Proftool provides limited extra support for Truffle programs at the moment. The only extra information printed is the Truffle provided name of the generated nmethod when printing the nmethod names. This results in summary output like this for the octane splay benchmark:
Hot generated code:
Percent Name
3.04% 10260: "MeasureDefault#2" OptimizedCallTarget.profiledPERoot(Object[])
1.79% 5934: "GeneratePayloadTree#2" OptimizedCallTarget.profiledPERoot(Object[])
0.74% 10118: "SplayTree.remove#2" OptimizedCallTarget.profiledPERoot(Object[])
0.65% Interpreter
0.18% 7976: "SplayRun#2" OptimizedCallTarget.profiledPERoot(Object[])

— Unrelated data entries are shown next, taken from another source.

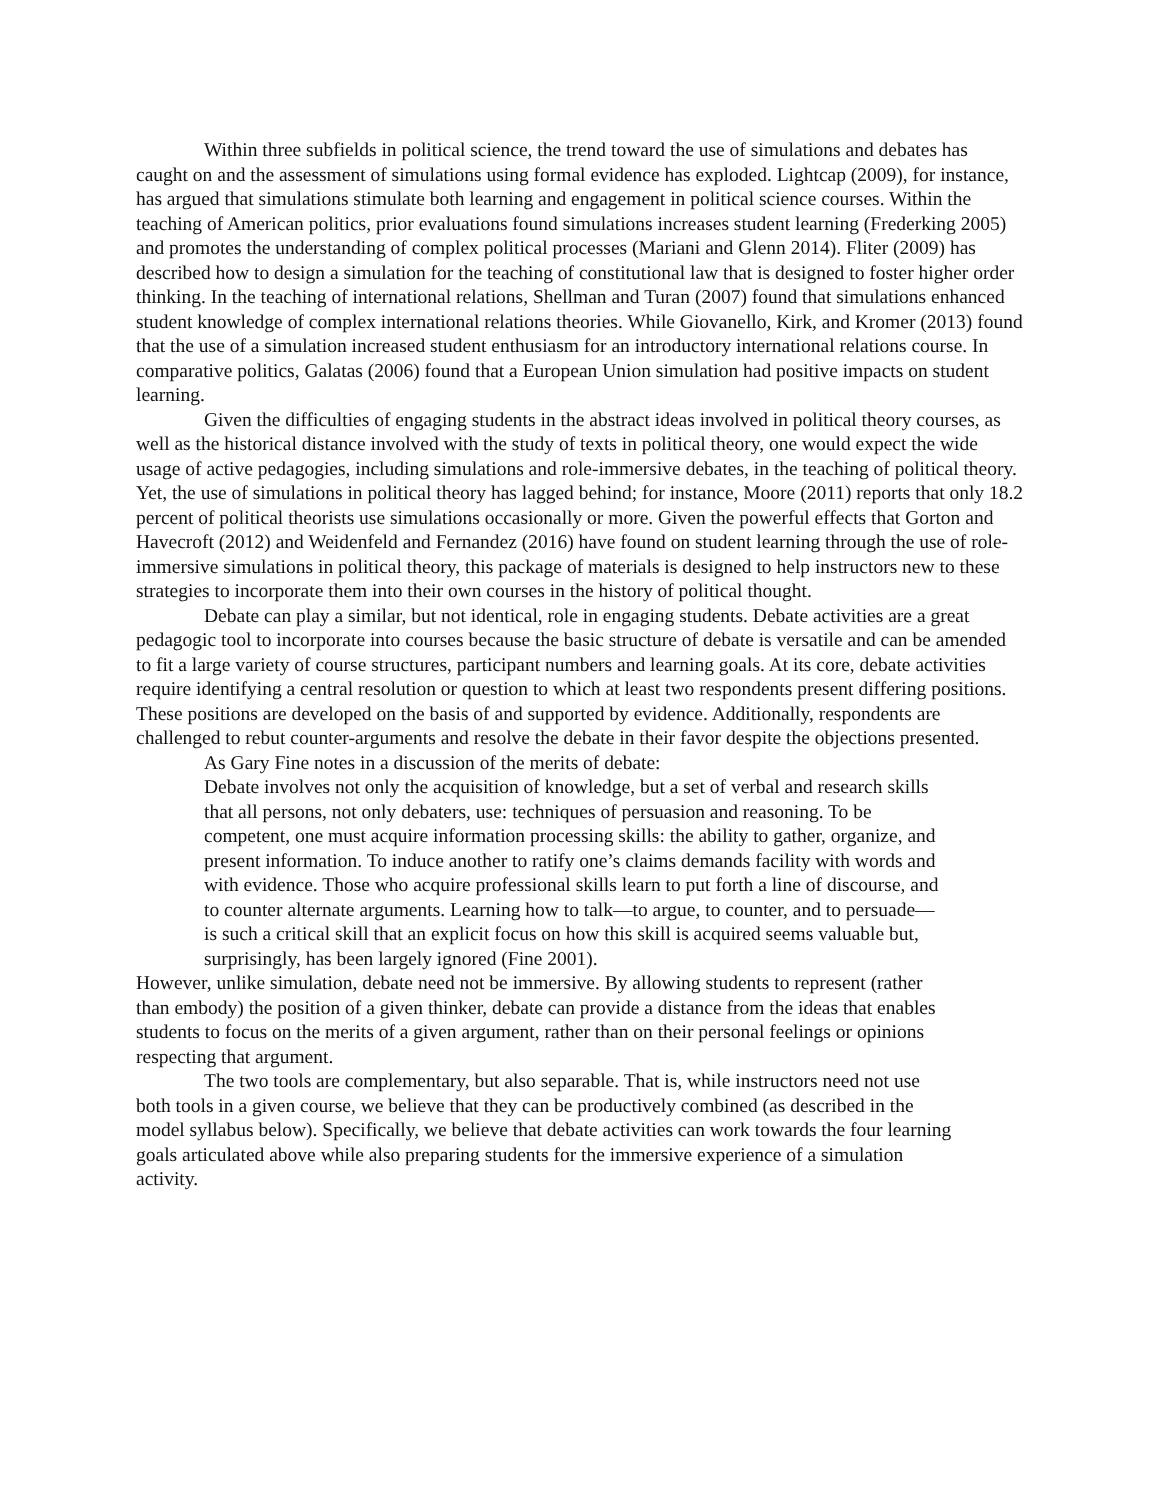Within three subfields in political science, the trend toward the use of simulations and debates has caught on and the assessment of simulations using formal evidence has exploded. Lightcap (2009), for instance, has argued that simulations stimulate both learning and engagement in political science courses. Within the teaching of American politics, prior evaluations found simulations increases student learning (Frederking 2005) and promotes the understanding of complex political processes (Mariani and Glenn 2014). Fliter (2009) has described how to design a simulation for the teaching of constitutional law that is designed to foster higher order thinking. In the teaching of international relations, Shellman and Turan (2007) found that simulations enhanced student knowledge of complex international relations theories. While Giovanello, Kirk, and Kromer (2013) found that the use of a simulation increased student enthusiasm for an introductory international relations course. In comparative politics, Galatas (2006) found that a European Union simulation had positive impacts on student learning.
Given the difficulties of engaging students in the abstract ideas involved in political theory courses, as well as the historical distance involved with the study of texts in political theory, one would expect the wide usage of active pedagogies, including simulations and role-immersive debates, in the teaching of political theory. Yet, the use of simulations in political theory has lagged behind; for instance, Moore (2011) reports that only 18.2 percent of political theorists use simulations occasionally or more. Given the powerful effects that Gorton and Havecroft (2012) and Weidenfeld and Fernandez (2016) have found on student learning through the use of role-immersive simulations in political theory, this package of materials is designed to help instructors new to these strategies to incorporate them into their own courses in the history of political thought.
Debate can play a similar, but not identical, role in engaging students. Debate activities are a great pedagogic tool to incorporate into courses because the basic structure of debate is versatile and can be amended to fit a large variety of course structures, participant numbers and learning goals. At its core, debate activities require identifying a central resolution or question to which at least two respondents present differing positions. These positions are developed on the basis of and supported by evidence. Additionally, respondents are challenged to rebut counter-arguments and resolve the debate in their favor despite the objections presented.
As Gary Fine notes in a discussion of the merits of debate:
Debate involves not only the acquisition of knowledge, but a set of verbal and research skills that all persons, not only debaters, use: techniques of persuasion and reasoning. To be competent, one must acquire information processing skills: the ability to gather, organize, and present information. To induce another to ratify one’s claims demands facility with words and with evidence. Those who acquire professional skills learn to put forth a line of discourse, and to counter alternate arguments. Learning how to talk—to argue, to counter, and to persuade—is such a critical skill that an explicit focus on how this skill is acquired seems valuable but, surprisingly, has been largely ignored (Fine 2001).
However, unlike simulation, debate need not be immersive. By allowing students to represent (rather than embody) the position of a given thinker, debate can provide a distance from the ideas that enables students to focus on the merits of a given argument, rather than on their personal feelings or opinions respecting that argument.
The two tools are complementary, but also separable. That is, while instructors need not use both tools in a given course, we believe that they can be productively combined (as described in the model syllabus below). Specifically, we believe that debate activities can work towards the four learning goals articulated above while also preparing students for the immersive experience of a simulation activity.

0.16% 11695: FastDtoa.digitGen(DiyFp, DiyFp, DiyFp, DtoaBuffer, int)
0.13% 8914: "SplayTree.splay_#2" OptimizedCallTarget.profiledPERoot(Object[])
0.07% 1345: OptimizedCallTarget.callBoundary(Object[])
0.07% jshort_disjoint_arraycopy
0.07% 7877: "SplayTree.splay_#1" OptimizedCallTarget.profiledPERoot(Object[])
OptimizedCallTarget is the Java method that is used by the partial evaluator when compiling Truffle methods and the name in quotes should correspond to the compiled JavaScript function. More support is planned for future versions of prftool.
Other options to profhot give more control over how this is printed. It's possible to strip package names from the output
using the '-s' option which can make the output more compact. The debug information associated with a pc can be
quite deep which will overwhelm the actual assembly output. The '-c' option can be used to control the number of frames printed,
so passing 0
will hide the frame information completely and 1
will show just deepest inline frame.